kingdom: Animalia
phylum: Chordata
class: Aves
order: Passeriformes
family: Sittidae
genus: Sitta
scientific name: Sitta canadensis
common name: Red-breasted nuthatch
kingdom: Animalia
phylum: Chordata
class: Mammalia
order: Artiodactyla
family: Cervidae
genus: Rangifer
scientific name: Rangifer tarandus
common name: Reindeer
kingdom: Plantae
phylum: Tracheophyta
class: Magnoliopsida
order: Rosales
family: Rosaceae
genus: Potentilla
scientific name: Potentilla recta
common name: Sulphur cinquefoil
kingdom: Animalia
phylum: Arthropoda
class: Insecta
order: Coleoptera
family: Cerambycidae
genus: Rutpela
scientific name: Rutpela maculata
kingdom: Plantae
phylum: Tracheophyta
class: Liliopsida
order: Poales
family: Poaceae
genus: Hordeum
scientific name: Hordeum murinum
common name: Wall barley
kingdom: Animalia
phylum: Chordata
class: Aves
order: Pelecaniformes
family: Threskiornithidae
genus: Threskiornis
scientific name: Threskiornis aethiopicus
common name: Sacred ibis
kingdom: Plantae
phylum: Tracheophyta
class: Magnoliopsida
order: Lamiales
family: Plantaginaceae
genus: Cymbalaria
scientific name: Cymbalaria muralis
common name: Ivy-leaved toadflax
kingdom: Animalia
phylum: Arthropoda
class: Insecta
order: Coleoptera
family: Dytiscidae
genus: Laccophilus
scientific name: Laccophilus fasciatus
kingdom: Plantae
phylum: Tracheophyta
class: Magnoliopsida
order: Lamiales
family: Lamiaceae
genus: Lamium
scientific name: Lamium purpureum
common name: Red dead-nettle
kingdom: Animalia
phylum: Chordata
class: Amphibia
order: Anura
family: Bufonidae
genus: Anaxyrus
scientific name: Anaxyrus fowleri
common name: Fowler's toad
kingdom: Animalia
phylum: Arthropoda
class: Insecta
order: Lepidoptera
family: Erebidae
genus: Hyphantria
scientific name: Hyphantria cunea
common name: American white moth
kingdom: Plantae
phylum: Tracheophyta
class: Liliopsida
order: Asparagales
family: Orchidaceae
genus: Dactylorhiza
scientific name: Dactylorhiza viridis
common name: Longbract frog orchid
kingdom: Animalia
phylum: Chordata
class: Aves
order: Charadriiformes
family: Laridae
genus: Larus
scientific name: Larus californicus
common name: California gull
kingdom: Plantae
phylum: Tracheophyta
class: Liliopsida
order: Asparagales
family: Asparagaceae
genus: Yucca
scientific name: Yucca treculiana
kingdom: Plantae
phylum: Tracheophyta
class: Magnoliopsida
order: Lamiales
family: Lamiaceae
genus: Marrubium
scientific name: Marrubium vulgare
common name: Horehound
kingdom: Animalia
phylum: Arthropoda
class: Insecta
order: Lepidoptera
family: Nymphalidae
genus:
####################
- **What to work on**
Lay out every line of the items above as a JSON list of strings, with one string per line and blank lines left out.

- **Result of the exercise**
[
  "kingdom: Animalia",
  "phylum: Chordata",
  "class: Aves",
  "order: Passeriformes",
  "family: Sittidae",
  "genus: Sitta",
  "scientific name: Sitta canadensis",
  "common name: Red-breasted nuthatch",
  "kingdom: Animalia",
  "phylum: Chordata",
  "class: Mammalia",
  "order: Artiodactyla",
  "family: Cervidae",
  "genus: Rangifer",
  "scientific name: Rangifer tarandus",
  "common name: Reindeer",
  "kingdom: Plantae",
  "phylum: Tracheophyta",
  "class: Magnoliopsida",
  "order: Rosales",
  "family: Rosaceae",
  "genus: Potentilla",
  "scientific name: Potentilla recta",
  "common name: Sulphur cinquefoil",
  "kingdom: Animalia",
  "phylum: Arthropoda",
  "class: Insecta",
  "order: Coleoptera",
  "family: Cerambycidae",
  "genus: Rutpela",
  "scientific name: Rutpela maculata",
  "kingdom: Plantae",
  "phylum: Tracheophyta",
  "class: Liliopsida",
  "order: Poales",
  "family: Poaceae",
  "genus: Hordeum",
  "scientific name: Hordeum murinum",
  "common name: Wall barley",
  "kingdom: Animalia",
  "phylum: Chordata",
  "class: Aves",
  "order: Pelecaniformes",
  "family: Threskiornithidae",
  "genus: Threskiornis",
  "scientific name: Threskiornis aethiopicus",
  "common name: Sacred ibis",
  "kingdom: Plantae",
  "phylum: Tracheophyta",
  "class: Magnoliopsida",
  "order: Lamiales",
  "family: Plantaginaceae",
  "genus: Cymbalaria",
  "scientific name: Cymbalaria muralis",
  "common name: Ivy-leaved toadflax",
  "kingdom: Animalia",
  "phylum: Arthropoda",
  "class: Insecta",
  "order: Coleoptera",
  "family: Dytiscidae",
  "genus: Laccophilus",
  "scientific name: Laccophilus fasciatus",
  "kingdom: Plantae",
  "phylum: Tracheophyta",
  "class: Magnoliopsida",
  "order: Lamiales",
  "family: Lamiaceae",
  "genus: Lamium",
  "scientific name: Lamium purpureum",
  "common name: Red dead-nettle",
  "kingdom: Animalia",
  "phylum: Chordata",
  "class: Amphibia",
  "order: Anura",
  "family: Bufonidae",
  "genus: Anaxyrus",
  "scientific name: Anaxyrus fowleri",
  "common name: Fowler's toad",
  "kingdom: Animalia",
  "phylum: Arthropoda",
  "class: Insecta",
  "order: Lepidoptera",
  "family: Erebidae",
  "genus: Hyphantria",
  "scientific name: Hyphantria cunea",
  "common name: American white moth",
  "kingdom: Plantae",
  "phylum: Tracheophyta",
  "class: Liliopsida",
  "order: Asparagales",
  "family: Orchidaceae",
  "genus: Dactylorhiza",
  "scientific name: Dactylorhiza viridis",
  "common name: Longbract frog orchid",
  "kingdom: Animalia",
  "phylum: Chordata",
  "class: Aves",
  "order: Charadriiformes",
  "family: Laridae",
  "genus: Larus",
  "scientific name: Larus californicus",
  "common name: California gull",
  "kingdom: Plantae",
  "phylum: Tracheophyta",
  "class: Liliopsida",
  "order: Asparagales",
  "family: Asparagaceae",
  "genus: Yucca",
  "scientific name: Yucca treculiana",
  "kingdom: Plantae",
  "phylum: Tracheophyta",
  "class: Magnoliopsida",
  "order: Lamiales",
  "family: Lamiaceae",
  "genus: Marrubium",
  "scientific name: Marrubium vulgare",
  "common name: Horehound",
  "kingdom: Animalia",
  "phylum: Arthropoda",
  "class: Insecta",
  "order: Lepidoptera",
  "family: Nymphalidae",
  "genus:"
]